¿El Estado de qué Nación?

Dicen que ha ganado Rajoy. ¿Tiene alguna importancia? Una vez hecho el ritual, la impresión general es que el Congreso de Diputados y los partidos dinásticos mayoritarios de los últimos 30 años están cada vez más desubicados sobre lo que está pasando.

Las discusiones basadas en el profundo argumentario de: «y tú más que yo», sin ninguna alternativa valiente y creíble a la triple crisis democrática, social y nacional que padecemos, acaban de alejar a la población de la política real.

¿De qué nación están hablando en el Congreso de Diputados? No la de aquellos que de forma creciente están obligados a emigrar. Los más preparados de nuestras universidades y centros de investigación y tecnología que están disparando la diáspora por todo el mundo. La mano de obra poco cualificada, por ahora se mantiene como puede, echando mano de subsidios, solidaridad familiar y caridad.

Un gobierno — también vale para el de Catalunya– que no practique la técnica del avestruz estaría promoviendo de forma ordenada, tanto la emigración de la parte alta como, sobre todo, la de la parte baja con la intención de poder recuperar tan pronto como fuera posible esta pérdida de capital humano.

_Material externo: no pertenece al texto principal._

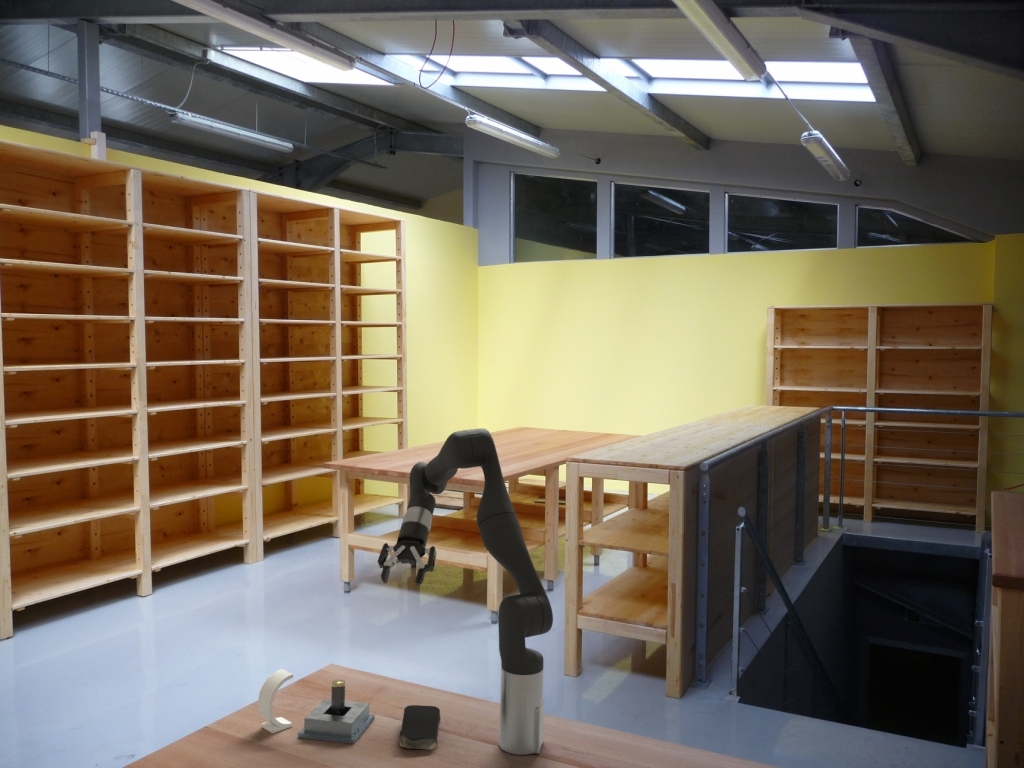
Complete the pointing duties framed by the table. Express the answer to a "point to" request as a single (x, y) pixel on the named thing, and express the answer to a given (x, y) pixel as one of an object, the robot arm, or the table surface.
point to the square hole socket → (337, 722)
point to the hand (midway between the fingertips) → (400, 583)
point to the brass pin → (338, 698)
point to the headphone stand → (267, 701)
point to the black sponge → (420, 727)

En la nación difícilmente se sienten representados los miembros del 26% de paro, expulsados de la vida laboral. Y empiezan a sentirse con un pie fuera de la nación las decenas de miles de nuevos parados que en los próximos meses procederán de la banca, de empresas parapúblicas como Iberia, de la masa de interinos y laborales públicos expulsados en la calle. A los que se sumarán los que provengan del cierre de miles de tiendas que aún les faltan para situar la oferta al nivel del consumo real.

Y ello sin que se haya puesto en marcha ninguna política de financiación de pymes, mientras los bancos continúan haciendo de agujero negro del ahorro popular.

En la nación tampoco se sienten representados el conjunto de ciudadanos de Catalunya que ven conculcados los derechos constitucionales con unos impuestos no equitativos y confiscatorio que no sirven para financiar los servicios a los que tienen derecho. Ciudadanos a los que el Estado, sistemáticamente, condena a la pobreza y al estrés social por la acumulación de deudas fiscales y financieros con la Generalitat. Catalanes excluidos también por la sistemática vulneración de los derechos más elementales al autogobierno contenidos en el pacto constituyente.

Pero, incluso, el conjunto de ciudadanos españoles de las clases populares que no aparecen en los capítulos anteriores, ¿por qué nación deben sentirse concernidos? No por la de la oligarquía económica surgida de un capitalismo que nació bajo las faldas del Estado franquista y que comparte familia y puestos de trabajo con las cúpulas de los partidos de la alternancia de la Segunda Restauración.

Partidos mayoritarios, hasta ahora, en las Cortes, incapaces de ver, como decía el Financial Times, que la podredumbre llega a todas las instituciones del Régimen. Partidos que se toman en coña el grito desesperado, e ingenuo, del líder de los socialistas catalanes, Pere Navarro, que les decía: hagamos un gesto gatopardo, cambiemos de Rey para que parezca que al menos cambia algo. Y se han reído.

Para la mayoría de catalanes, a pesar del arranque de ventilador, sigue siendo la emancipación nacional una posibilidad de salir del lodazal y eliminar errores y achaques propios. Pero para el resto de los españoles que no quieren cambiar de estado, cada vez se hará más urgente el cambio de Régimen. La ruptura con la Segunda Restauración. Y de verdad: esta vez sin transiciones pseudomodélicas.